HYPR Affirm Biometric Data Policy and Consent
HYPR Affirm Biometric Data Policy and Consent To Collect Use and Disclose Biometric Data
LAST UPDATED: January 7, 2024
Notice and Consent
This Biometric Data Policy and Consent to Collect Use and Disclose Biometric Data describes how HYPR collects and processes certain categories of Personal Information in connection with the Affirm Services provided by HYPR ("Services").
The company that is providing the services you wish to access or that employes you (“Company”) uses HYPR Affirm to verify your identity.
Please carefully review the details below prior to consenting to our collection and use of your information. Please note that once consent has been provided for the collection and processing of your information as part of your verification it may not be revoked where it is required to complete the verification services.
If you choose not to provide the Biometric Data, HYPR Affirm cannot verify your identity and it is recommended that you reach out to your employer’s support desk for alternative means of completing their required identity verification practices.
The type of Biometric Data Collected:
In connection with your Company’s use of the HYPR Affirm platform to verify your identity, HYPR will collect, capture, receive, or otherwise acquire one or more of the following biometric identifiers about you (collectively, "Your Biometric Data"):
- Face geometry (“Facial Recognition”)
- Voice print (“Voice Verification “)
- Video and audio footage to verify customer biometric data (“Video Verification”)
Use of Your Biometric Data:
HYPR may collect, use, disclose, and otherwise process Your Biometric Data necessary for the following:
- Comparing Facial Recognition data extracted from your photo in your identity document or electronic ID to the facial scan data extracted from the photo/video to verify your identity;
- Comparing Facial Recognition data from a reference image (for example the photo/video in your identity document or face you upload when you first enroll), to the facial scan data provided when you authenticate yourself as an authorized user of services;
- Comparing your voice print for Voice Verification;
- Allowing Video Verification;
- Detecting and preventing fraud, including to determine whether HYPR has previously verified a user’s identity;
- Detecting whether there is a genuine human or physical document in the photo/video (instead of a bot, for example) or signs of tampering with an identity document, electronic ID, or photo/video; and
- Improving and developing HYPR’s services, where permitted by applicable law;
- Completing a transaction, in accordance with the requesting Company’s instructions and as requested and authorized by you or your legally authorized representative;
- Completing a financial transaction requested or authorized by you or your legally authorized representative;
- As may be required by state or federal law, or municipal ordinance;
- Preventing prevent harm, loss or injury to others; and
- As may be expressly consented to by you.
(collectively, "Permitted Purposes").
You consent to HYPR's collection, use, and storage of Your Biometric Data for the Permitted Purposes and any other purposes that you specifically consent to from time to time.
Your consent will be valid for twelve months from the initial data of consent. HYPR will require you to provide your consent to the collection of your Biometric Data after the initial date of consent.
Disclosure of Biometric Data:
HYPR will not disclose or disseminate any Biometric Data except in furtherance of the Permitted Purposes, as follows:
- To the organization who has subscribed to the HYPR Affirm services for authentication and verification purposes;
- As required with other third parties and where permitted by law to enforce our Terms of Service,
- To third party service providers that perform functions on our behalf.
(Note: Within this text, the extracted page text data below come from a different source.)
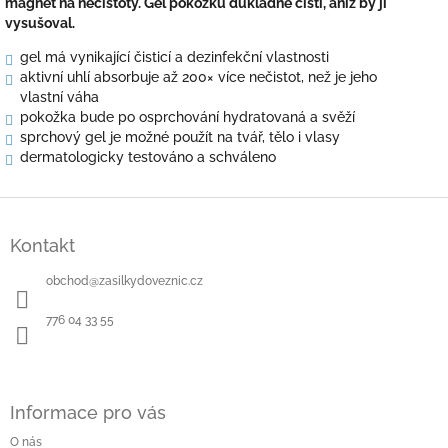
magnet na nečistoty. Gel pokožku důkladně čistí, aniž by ji
vysušoval.
gel má vynikající čisticí a dezinfekční vlastnosti
aktivní uhlí absorbuje až 200× více nečistot, než je jeho
vlastní váha
pokožka bude po osprchování hydratovaná a svěží
sprchový gel je možné použít na tvář, tělo i vlasy
dermatologicky testováno a schváleno
Z
á
Kontakt
p
a
obchod
@
zasilkydoveznic.cz
t
í
776 04 33 55
Informace pro vás
O nás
These service providers are limited to using Your Biometric Data to assist in our provision of Services and must maintain any Biometric Data we share in a secure fashion.
Retention of Biometric Data:
HYPR may retain Your Biometric Data as long as is necessary or relevant for the Permitted Purposes. .
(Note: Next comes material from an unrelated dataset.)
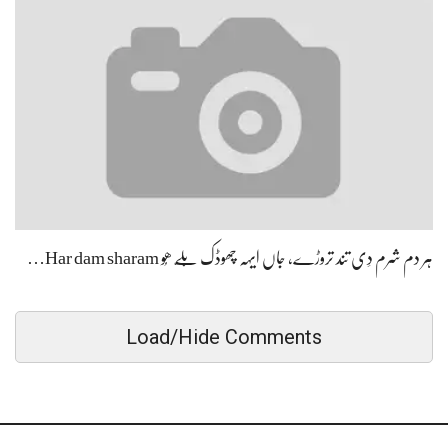
ہر دم شرم دِی تند تروڑے، جاں ایہہ چھوڈک بَلّے ھُو Har dam sharam…
Load/Hide Comments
Under no circumstances will HYPR retain this information for longer than thirty-six (36) months absent a subpoena, warrant, or other legally compelling justification. HYPR’s goal is to destroy your Biometric Data within twelve months of your last interaction, unless otherwise required by law.
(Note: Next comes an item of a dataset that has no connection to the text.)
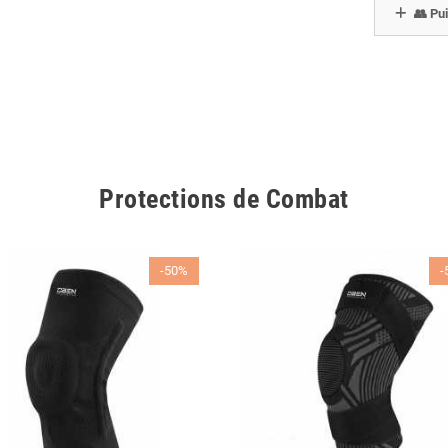
👥 Pui
Protections de Combat
-50%
-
For users who are residents of Illinois, in accordance with Illinois state law HYPR will retain Biometric Data only until the occurrence of the first of the following:(a) the initial purpose for collecting or obtaining such Biometric Data has been satisfied; or (b) three (3) years following your last interaction with HYPR.
Deletion of your Biometric Data:
You may request that we delete your Biometric Data after verification by contacting us at firstname.lastname@example.org. HYPR reserves the right to retain this information as needed to comply with our legal obligations, including warrants, subpoenas or other court orders, or to help prevent fraud.
Safeguarding Your Biometric Data:
We use robust physical, organizational, technical, and administrative measures to safeguard all data we hold or process, and we regularly re-assess and revise our policies and practices to improve security. While we go to great lengths to protect your data, no method of data transmission or storage is totally secure; therefore, we cannot guarantee the security of data in our control.
Right to Withdraw Consent:
You may withdraw your consent at any time by contacting HYPR at www.hypr.com/contact. If you choose to withdraw your consent, HYPR may be unable to verify your identity or provide the requested Services.